## Supplied material
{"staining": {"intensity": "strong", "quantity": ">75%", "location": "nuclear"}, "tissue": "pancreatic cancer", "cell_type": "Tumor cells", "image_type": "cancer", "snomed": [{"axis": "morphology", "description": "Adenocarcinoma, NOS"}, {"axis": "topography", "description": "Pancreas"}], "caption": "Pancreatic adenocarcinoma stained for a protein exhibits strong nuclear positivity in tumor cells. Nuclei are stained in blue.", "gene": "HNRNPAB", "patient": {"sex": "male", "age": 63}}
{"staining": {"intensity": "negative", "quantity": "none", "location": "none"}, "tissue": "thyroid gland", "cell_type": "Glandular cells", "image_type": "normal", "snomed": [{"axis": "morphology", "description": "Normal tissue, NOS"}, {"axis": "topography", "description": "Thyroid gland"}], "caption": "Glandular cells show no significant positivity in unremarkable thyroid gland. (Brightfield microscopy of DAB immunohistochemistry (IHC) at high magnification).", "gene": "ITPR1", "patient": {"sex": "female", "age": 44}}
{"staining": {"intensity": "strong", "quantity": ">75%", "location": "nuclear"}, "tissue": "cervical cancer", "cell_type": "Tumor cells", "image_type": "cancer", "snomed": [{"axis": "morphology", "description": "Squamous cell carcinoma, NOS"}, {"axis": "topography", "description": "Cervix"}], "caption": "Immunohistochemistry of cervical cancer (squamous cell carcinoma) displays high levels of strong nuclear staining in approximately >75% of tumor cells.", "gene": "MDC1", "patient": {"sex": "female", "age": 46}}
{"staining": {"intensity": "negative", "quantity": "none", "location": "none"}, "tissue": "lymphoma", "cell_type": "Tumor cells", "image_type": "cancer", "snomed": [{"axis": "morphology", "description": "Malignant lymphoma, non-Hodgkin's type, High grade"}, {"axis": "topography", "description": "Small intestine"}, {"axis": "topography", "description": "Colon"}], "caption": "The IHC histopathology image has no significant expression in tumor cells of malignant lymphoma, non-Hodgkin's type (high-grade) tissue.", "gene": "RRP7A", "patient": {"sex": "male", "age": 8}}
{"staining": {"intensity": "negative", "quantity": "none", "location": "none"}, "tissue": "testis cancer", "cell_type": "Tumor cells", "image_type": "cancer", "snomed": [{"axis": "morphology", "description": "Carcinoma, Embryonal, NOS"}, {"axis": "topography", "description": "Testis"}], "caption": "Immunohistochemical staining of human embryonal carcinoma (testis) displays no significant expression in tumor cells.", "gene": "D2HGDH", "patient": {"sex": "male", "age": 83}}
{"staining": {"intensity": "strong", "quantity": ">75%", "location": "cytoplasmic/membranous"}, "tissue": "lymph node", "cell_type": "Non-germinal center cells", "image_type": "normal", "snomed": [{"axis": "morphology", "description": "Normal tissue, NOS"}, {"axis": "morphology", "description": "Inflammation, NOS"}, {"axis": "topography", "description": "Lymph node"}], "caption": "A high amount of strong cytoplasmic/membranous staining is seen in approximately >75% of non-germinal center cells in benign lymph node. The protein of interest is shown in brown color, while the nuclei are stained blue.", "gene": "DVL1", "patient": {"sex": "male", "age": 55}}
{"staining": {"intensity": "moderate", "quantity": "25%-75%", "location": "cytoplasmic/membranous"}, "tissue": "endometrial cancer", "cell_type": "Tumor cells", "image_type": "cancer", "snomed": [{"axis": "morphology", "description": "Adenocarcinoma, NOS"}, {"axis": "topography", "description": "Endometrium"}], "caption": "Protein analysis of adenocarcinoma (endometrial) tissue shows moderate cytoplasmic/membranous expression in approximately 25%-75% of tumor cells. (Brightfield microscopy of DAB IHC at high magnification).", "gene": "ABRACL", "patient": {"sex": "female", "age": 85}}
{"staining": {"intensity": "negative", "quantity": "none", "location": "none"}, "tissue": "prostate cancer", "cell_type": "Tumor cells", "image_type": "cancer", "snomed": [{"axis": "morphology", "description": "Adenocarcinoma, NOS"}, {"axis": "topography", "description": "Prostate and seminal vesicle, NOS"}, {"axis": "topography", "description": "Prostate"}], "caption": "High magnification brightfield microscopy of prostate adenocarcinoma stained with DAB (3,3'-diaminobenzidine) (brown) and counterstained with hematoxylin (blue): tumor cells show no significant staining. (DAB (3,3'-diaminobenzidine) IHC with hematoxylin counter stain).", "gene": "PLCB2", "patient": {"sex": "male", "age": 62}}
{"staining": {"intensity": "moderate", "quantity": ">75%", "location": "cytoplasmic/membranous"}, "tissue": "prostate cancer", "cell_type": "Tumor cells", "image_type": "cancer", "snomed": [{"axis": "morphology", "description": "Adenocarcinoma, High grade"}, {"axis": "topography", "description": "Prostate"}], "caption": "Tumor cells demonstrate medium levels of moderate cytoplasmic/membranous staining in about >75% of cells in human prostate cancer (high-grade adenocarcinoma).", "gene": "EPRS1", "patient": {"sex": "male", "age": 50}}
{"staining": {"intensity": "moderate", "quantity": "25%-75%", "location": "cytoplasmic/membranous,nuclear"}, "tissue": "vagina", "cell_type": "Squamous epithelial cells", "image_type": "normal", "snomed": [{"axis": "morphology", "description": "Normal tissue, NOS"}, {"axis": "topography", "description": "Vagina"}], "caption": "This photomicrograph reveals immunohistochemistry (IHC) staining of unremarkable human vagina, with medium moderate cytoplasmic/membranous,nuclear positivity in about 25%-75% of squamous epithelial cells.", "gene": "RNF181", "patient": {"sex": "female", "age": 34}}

## Problem statement
Find and copy every line in the entries above where the string "Prostate" occurs.

## Solution
{"staining": {"intensity": "negative", "quantity": "none", "location": "none"}, "tissue": "prostate cancer", "cell_type": "Tumor cells", "image_type": "cancer", "snomed": [{"axis": "morphology", "description": "Adenocarcinoma, NOS"}, {"axis": "topography", "description": "Prostate and seminal vesicle, NOS"}, {"axis": "topography", "description": "Prostate"}], "caption": "High magnification brightfield microscopy of prostate adenocarcinoma stained with DAB (3,3'-diaminobenzidine) (brown) and counterstained with hematoxylin (blue): tumor cells show no significant staining. (DAB (3,3'-diaminobenzidine) IHC with hematoxylin counter stain).", "gene": "PLCB2", "patient": {"sex": "male", "age": 62}}
{"staining": {"intensity": "moderate", "quantity": ">75%", "location": "cytoplasmic/membranous"}, "tissue": "prostate cancer", "cell_type": "Tumor cells", "image_type": "cancer", "snomed": [{"axis": "morphology", "description": "Adenocarcinoma, High grade"}, {"axis": "topography", "description": "Prostate"}], "caption": "Tumor cells demonstrate medium levels of moderate cytoplasmic/membranous staining in about >75% of cells in human prostate cancer (high-grade adenocarcinoma).", "gene": "EPRS1", "patient": {"sex": "male", "age": 50}}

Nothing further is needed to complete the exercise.